The line at the store was too long, you had to send a copy of three different forms of identification, you had to open an account, verify your email, do a bunch of ‘games’ to prove you’re a human, and log in to your new account before you could complete your purchase — whatever it was, it was too complicated and you gave up.
We’re the instant generation, and expect things to be quick and easy. If they aren’t, we’ll happily switch to someplace else where they are.
In the world of customer service, there is a metric called CES: Customer Effort Score. CES is a measure that describes how much effort your customers have to put in in order to buy and set up your product. The higher your score, the less effort customers put it — and the more they enjoy their product.
The goal is to provide an effortless customer experience, in order to boost customer satisfaction and retention .
If you make the process of doing business with you as effortless as possible, customers are far more likely to remain loyal. Effort is actually the biggest factor in loyalty, according to Gartner, with this fun statistic: 96% of customers who experience a high-effort interaction become more disloyal compared to just 9% who have a low-effort experience.
Here are a few examples of processes with good and bad customer effort scores, just to get your brain gears moving.
There is a local library where I live, that is open from 10 to 12 every Tuesday morning. I went twice, and never went back.

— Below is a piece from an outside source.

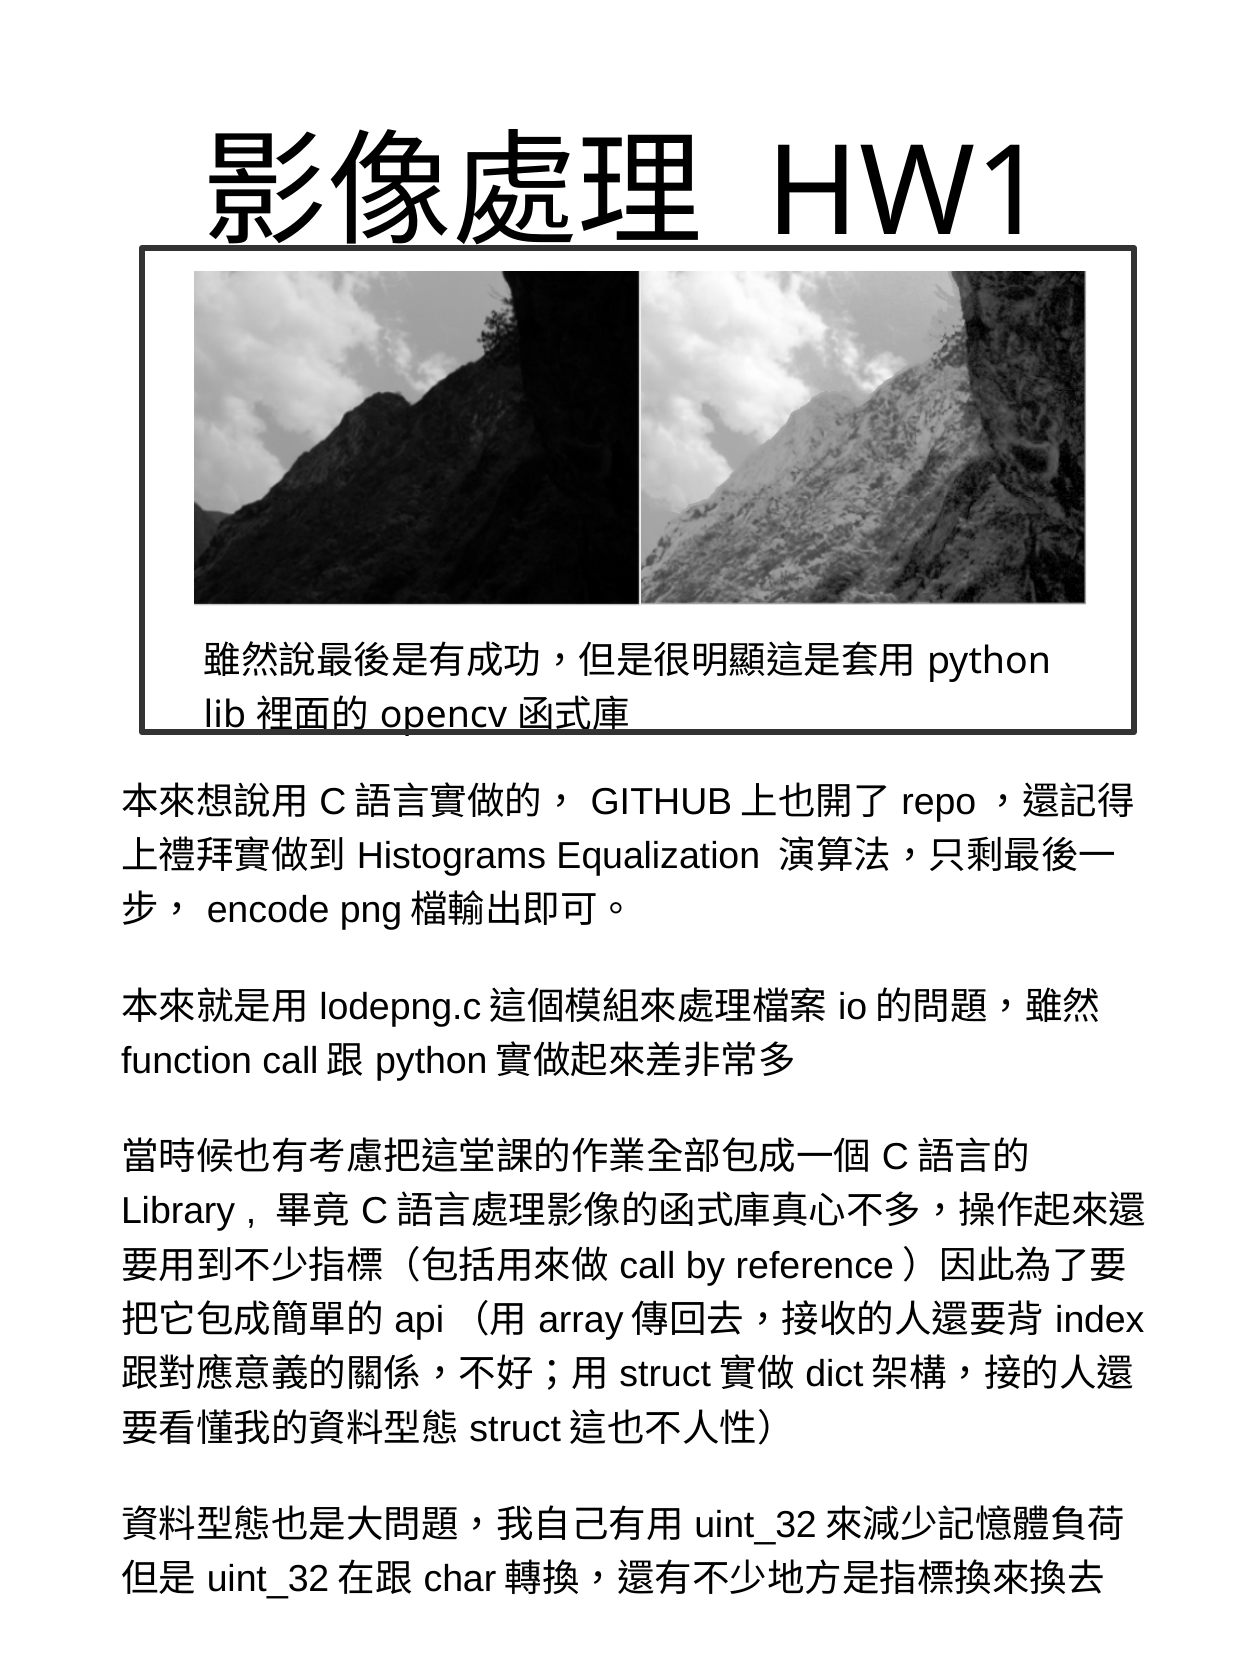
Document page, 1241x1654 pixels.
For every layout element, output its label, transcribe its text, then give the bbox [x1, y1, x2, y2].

It was just too hard to remember to go at those hours, and if I missed it I’d have to wait another whole week until the next session.
Lesson: Be as flexible as you can with regards to opening hours. Try to be there when they want you, rather than making them fit your schedule. I mean, if you needed to buy something and there was one store with a huge selection that was closed, and another smaller one that was open, which would you go to?
When I set up a Google Analytics account for clients, I send them a manual guiding them to the right reports, helping them access the information they want themselves. To make it as simple as possible, I incorporate screenshots with arrows and exact instructions of what to click to find the report they want — as well as explanations of how to use the information they are seeing.
Tell the next step
Don’t just explain what your product is. When someone is interesting, end your description/pitch by asking ‘would you like to place your order now’, or ‘when would you like it to be ready for’. Tell them the next step!
If your offer is more complicated (such as building a website), ensure they know the process and are aware of what you’ll be asking of them. If you can create a clear vision of how it will all work, they’ll be more likely to go with you than with someone who leaves it all as a fog (I’ll let you know when I need something from you…).
When I cold-call a potential client, I make sure NOT to end with, ‘Does this sound like something you’d be interested in?’ but instead to end with ‘I’d love to book a meeting with you so I can explain more about how I can help your business grow.’
Asking for referrals
Rather than mentioning to clients, ‘If you know anyone who may be interested, please tell them about me’, you can give them a pre-written paragraph/tweet etc. to forward on.
Just wanted to let you know about some emails I’ve been receiving which you may find useful for your business. Ruti Dadash is a business consultant and sends emails about everything to do with helping freelancers and entrepreneurs develop and grow their business. I highly recommend following her!
Guide your customers through the process of anything you want them to do, making it as easy as you can for them to do business with you.
So, do your customers have to invest a lot of effort in your processes, or is it all smooth and easy?